**Written tasks**
a) In the film page shown, who directed Tattoo Ari?
b) Reproduce the film page word for word, everything from "- Release date: June" down to "of Akiyoshi Umekawa.".
c) Carry on the text about the 1982 film Tattoo Ari from the point where it stops.

**Text shown**

- DVD cover

Japanese name
- Kanji: TATOO＜刺青＞あり
- Directed by: Banmei Takahashi
- Written by: Takuya Nishioka
- Produced by: Kazuyuki Izutsu
- Starring: Ryudo Uzaki; Keiko Sekine; Misako Watanabe; Ayako Ōta; Yoshiko Osimi;
- Cinematography: Yuichi Nagata
- Edited by: Junichi Kikuchi
- Music by: Ryudo Uzaki
- Production companies: Takahashi Pro International Television Films
- Distributed by: Art Theatre Guild (ATG)
- Release date: June 5, 1982 (Japan);
- Running time: 107 minutes
- Country: Japan
- Language: Japanese

= Tattoo Ari =

Tattoo Ari (TATTOO＜刺青＞あり) is a 1982 Japanese film directed by Banmei Takahashi. The film was based on the life of Akiyoshi Umekawa.

**Dataset excerpt**
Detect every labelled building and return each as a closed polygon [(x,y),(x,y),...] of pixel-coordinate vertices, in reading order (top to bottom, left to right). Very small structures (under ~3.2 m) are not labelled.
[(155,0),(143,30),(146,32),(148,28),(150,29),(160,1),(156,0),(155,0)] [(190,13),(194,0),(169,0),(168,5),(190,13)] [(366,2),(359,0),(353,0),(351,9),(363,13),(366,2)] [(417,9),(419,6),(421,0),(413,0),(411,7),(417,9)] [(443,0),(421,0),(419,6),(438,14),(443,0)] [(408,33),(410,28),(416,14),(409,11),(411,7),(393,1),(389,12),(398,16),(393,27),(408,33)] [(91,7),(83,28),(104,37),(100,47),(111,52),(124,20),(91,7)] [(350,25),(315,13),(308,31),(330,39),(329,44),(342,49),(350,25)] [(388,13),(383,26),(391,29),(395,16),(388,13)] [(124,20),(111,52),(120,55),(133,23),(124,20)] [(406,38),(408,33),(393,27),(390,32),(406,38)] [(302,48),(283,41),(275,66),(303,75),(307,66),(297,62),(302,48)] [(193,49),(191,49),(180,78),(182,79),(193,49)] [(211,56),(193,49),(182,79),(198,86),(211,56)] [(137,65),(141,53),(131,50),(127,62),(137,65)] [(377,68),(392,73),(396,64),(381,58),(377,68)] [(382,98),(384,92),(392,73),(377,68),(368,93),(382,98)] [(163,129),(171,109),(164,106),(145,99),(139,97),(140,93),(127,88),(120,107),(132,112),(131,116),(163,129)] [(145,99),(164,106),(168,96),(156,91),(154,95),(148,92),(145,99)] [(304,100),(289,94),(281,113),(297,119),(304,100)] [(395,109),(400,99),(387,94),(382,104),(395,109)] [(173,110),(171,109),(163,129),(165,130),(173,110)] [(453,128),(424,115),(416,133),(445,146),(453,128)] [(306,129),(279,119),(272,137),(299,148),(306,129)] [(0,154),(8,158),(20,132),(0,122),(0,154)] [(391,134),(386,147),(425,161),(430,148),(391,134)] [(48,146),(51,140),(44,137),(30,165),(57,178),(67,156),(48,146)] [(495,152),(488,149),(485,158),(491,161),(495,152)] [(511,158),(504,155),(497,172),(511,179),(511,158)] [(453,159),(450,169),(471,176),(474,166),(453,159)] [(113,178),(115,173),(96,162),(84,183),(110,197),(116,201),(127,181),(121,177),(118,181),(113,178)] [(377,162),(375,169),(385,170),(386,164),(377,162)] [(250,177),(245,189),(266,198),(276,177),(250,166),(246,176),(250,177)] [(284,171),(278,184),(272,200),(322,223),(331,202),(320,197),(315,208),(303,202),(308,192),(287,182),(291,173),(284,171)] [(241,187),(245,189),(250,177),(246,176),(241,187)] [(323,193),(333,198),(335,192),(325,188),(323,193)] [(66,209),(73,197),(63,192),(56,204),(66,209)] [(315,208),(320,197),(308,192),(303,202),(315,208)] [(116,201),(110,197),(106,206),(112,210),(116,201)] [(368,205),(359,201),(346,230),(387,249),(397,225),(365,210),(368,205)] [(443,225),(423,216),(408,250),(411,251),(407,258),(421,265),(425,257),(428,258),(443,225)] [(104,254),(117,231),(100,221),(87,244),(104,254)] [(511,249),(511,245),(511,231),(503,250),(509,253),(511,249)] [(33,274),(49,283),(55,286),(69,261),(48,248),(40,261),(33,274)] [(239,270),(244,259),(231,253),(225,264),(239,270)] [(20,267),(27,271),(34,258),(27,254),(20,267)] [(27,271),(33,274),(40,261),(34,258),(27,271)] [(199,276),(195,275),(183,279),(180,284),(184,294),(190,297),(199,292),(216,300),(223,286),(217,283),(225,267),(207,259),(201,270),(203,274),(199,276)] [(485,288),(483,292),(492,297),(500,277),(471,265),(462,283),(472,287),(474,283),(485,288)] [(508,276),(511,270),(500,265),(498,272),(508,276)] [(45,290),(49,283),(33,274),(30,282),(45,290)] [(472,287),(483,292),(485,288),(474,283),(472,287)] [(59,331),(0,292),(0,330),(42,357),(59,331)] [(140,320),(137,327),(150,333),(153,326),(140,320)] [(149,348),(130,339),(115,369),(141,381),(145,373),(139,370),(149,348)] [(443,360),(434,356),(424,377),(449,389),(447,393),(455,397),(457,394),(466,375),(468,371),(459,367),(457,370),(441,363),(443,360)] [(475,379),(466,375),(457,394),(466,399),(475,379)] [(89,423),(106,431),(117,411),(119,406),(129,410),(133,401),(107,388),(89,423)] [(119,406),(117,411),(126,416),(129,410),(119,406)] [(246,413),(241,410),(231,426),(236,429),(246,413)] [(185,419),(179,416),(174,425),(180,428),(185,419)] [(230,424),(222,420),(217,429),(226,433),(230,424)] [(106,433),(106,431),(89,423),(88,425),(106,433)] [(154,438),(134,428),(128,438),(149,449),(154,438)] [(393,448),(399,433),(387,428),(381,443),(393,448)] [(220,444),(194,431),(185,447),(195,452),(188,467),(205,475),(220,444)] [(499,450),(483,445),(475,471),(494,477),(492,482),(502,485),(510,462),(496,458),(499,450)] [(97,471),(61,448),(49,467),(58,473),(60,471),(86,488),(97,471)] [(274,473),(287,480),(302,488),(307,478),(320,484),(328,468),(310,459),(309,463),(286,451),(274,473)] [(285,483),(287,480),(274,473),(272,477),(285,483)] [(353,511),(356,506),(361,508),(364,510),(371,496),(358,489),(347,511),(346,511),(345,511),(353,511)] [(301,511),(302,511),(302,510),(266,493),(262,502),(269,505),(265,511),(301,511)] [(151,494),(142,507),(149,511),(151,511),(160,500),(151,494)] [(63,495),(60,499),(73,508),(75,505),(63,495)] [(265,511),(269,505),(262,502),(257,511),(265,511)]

**Solved problems**
a) Banmei Takahashi directed Tattoo Ari.

b)
- Release date: June 5, 1982 (Japan);
- Running time: 107 minutes
- Country: Japan
- Language: Japanese

= Tattoo Ari =

Tattoo Ari (TATTOO＜刺青＞あり) is a 1982 Japanese film directed by Banmei Takahashi. The film was based on the life of Akiyoshi Umekawa.

c)
==Cast==
- Ryudo Uzaki as Akio Takeda
- Keiko Sekine as Michiyo
- Misako Watanabe as Sadako Takeda
- Ayako Ōta (太田あや子) as Miyoko
- Yoshiko Osimi (忍海よしこ) as Satoko
- Jirō Yabuki as Teruya Shimada
- Shirō Shimomoto as Sato
- Hitoshi Ueki as President
- Kazuhiro Yamaji as Michiyo's new lover
- Maiko Kazama as Sanae

==Background==
Director Banmei Takahashi was at this point a veteran director of pink films with a resume of about 40 movies. This film in the action genre represents a new direction for Takahashi. Tattoo Ari was a critical and box-office hit and with his award for Best Director from the Yokohama Film Festival launched Takahashi on a mainstream career. The female lead in Tattoo Ari, Keiko Sekine, was Banmei Takahashi's wife and later acted under the name Keiko Takahashi.

==Awards and nominations==
4th Yokohama Film Festival
- Won: Best Director - Banmei Takahashi
- Won: Best Actor - Ryudo Uzaki (宇崎竜童)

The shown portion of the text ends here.